PKH, selain mengurangi beban rumah tangga sangat miskin. Juga akan membawa anak bangsa menggapai cita-cita.

Program Keluarga Harapan (PKH) adalah program perlindungan sosial melalui pemberian uang tunai kepada Keluarga Sangat Miskin (KSM). Ada beberapa kriteria untuk bisa masuk KSM. Diantaranya memiliki anggota keluarga ibu hamil/nifas, balita, anak masih di  jenjang prasekolah, sekolah dasar, sekolah menengah pertama, sekolah menengah atas, anak usia 7 – 21 tahun yang belum menyelesaikan pendidikan wajib 12 tahun. Termasuk  penyandang disabilitas berat, dan lanjut usia 70 tahun atau lebih.

Dalam jangka pendek, program ini, bertujuan mengurangi beban Rumah Tangga Sangat Miskin (RTSM). Sementara ke depan diharapkan memutus mata rantai kemiskinan antargenerasi.

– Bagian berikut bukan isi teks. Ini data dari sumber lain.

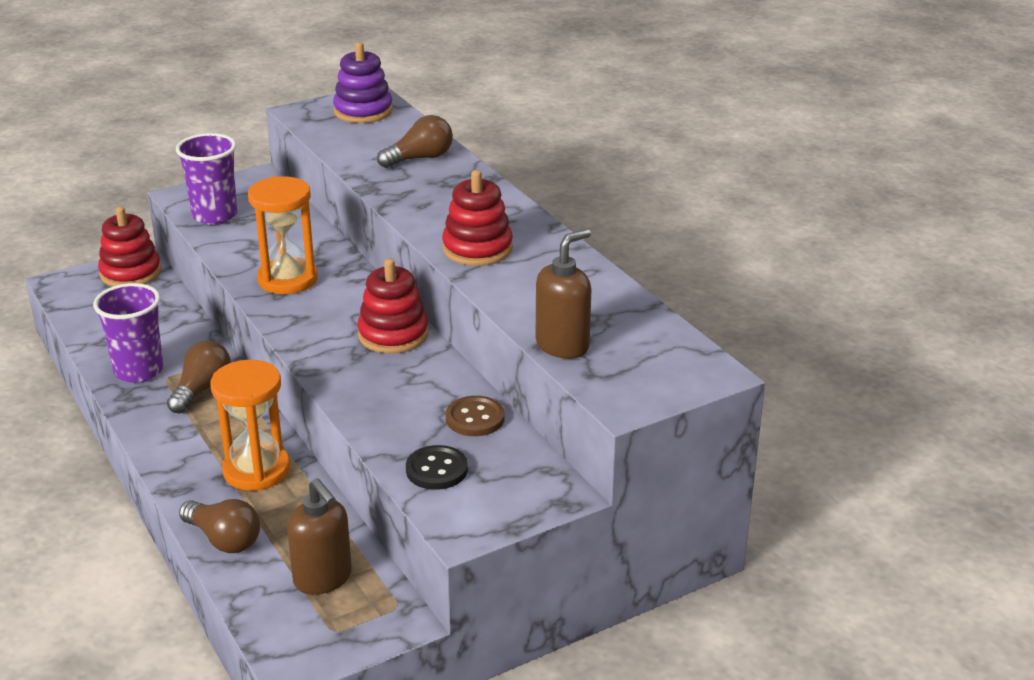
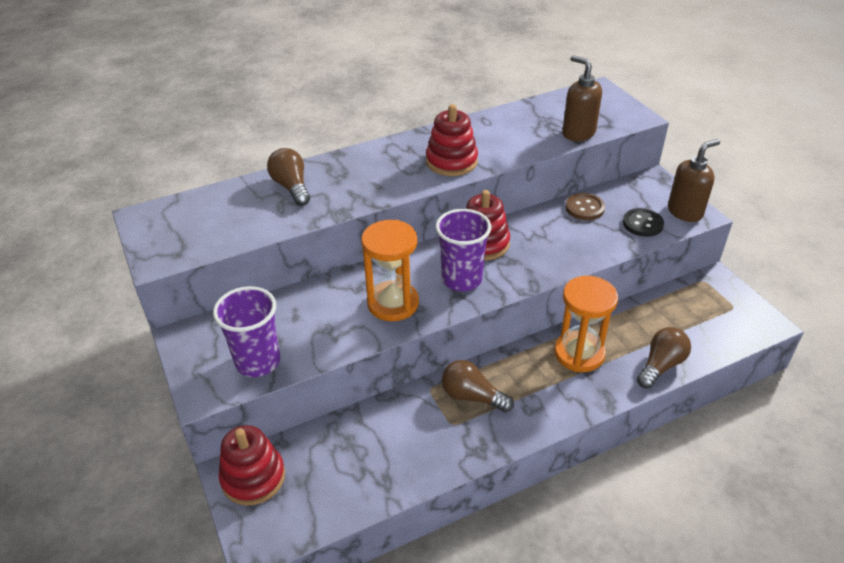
camera: 85 degrees left, 10 degrees up
(139, 371) = (440, 445): purple cup -> purple cup (461, 279)
(323, 579) = (688, 313): brown soap dispenser -> brown soap dispenser (685, 212)
(363, 111) = (177, 219): purple stacking toy -> none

Butir kelima Nawacita menyebutkan komitmen pemerintah untuk meningkatkan kualitas hidup manusia Indonesia. Hal ini tergambar jelas dari pernyataan Presiden Jokowi bahwa anggaran PKH ditingkatkan menjadi Rp 9,98 triliun pada tahun 2016 dari sebelumnya Rp 5,6 triliun di tahun 2015.

Presiden kembali menegaskan komitmennya saat berada di Kantor Kecamatan Tanjungsari, Sumedang, Jawa Barat, Kamis (17/3/2016). “Kenapa kita lakukan dengan makin banyak yang diberi? Agar anak-anak kita, keluarga itu bisa mendapatkan bantuan untuk menyiapkan anak menuju ke depan. Kalau ini dimanfaatkan tepat guna dan tepat sasaran bisa memberikan manfaat yang besar bagi kita semua,” kata Jokowi.

Pada tahun 2016 ini target sasaran penerima PKH sebesar 6 juta keluarga dan akan diperluas  mencakup 18,1 juta kepada Keluarga Sangat Miskin (KSM). PKH juga akan mencakup semua keluarga penerima Kartu Keluarga Sejahtera (KKS).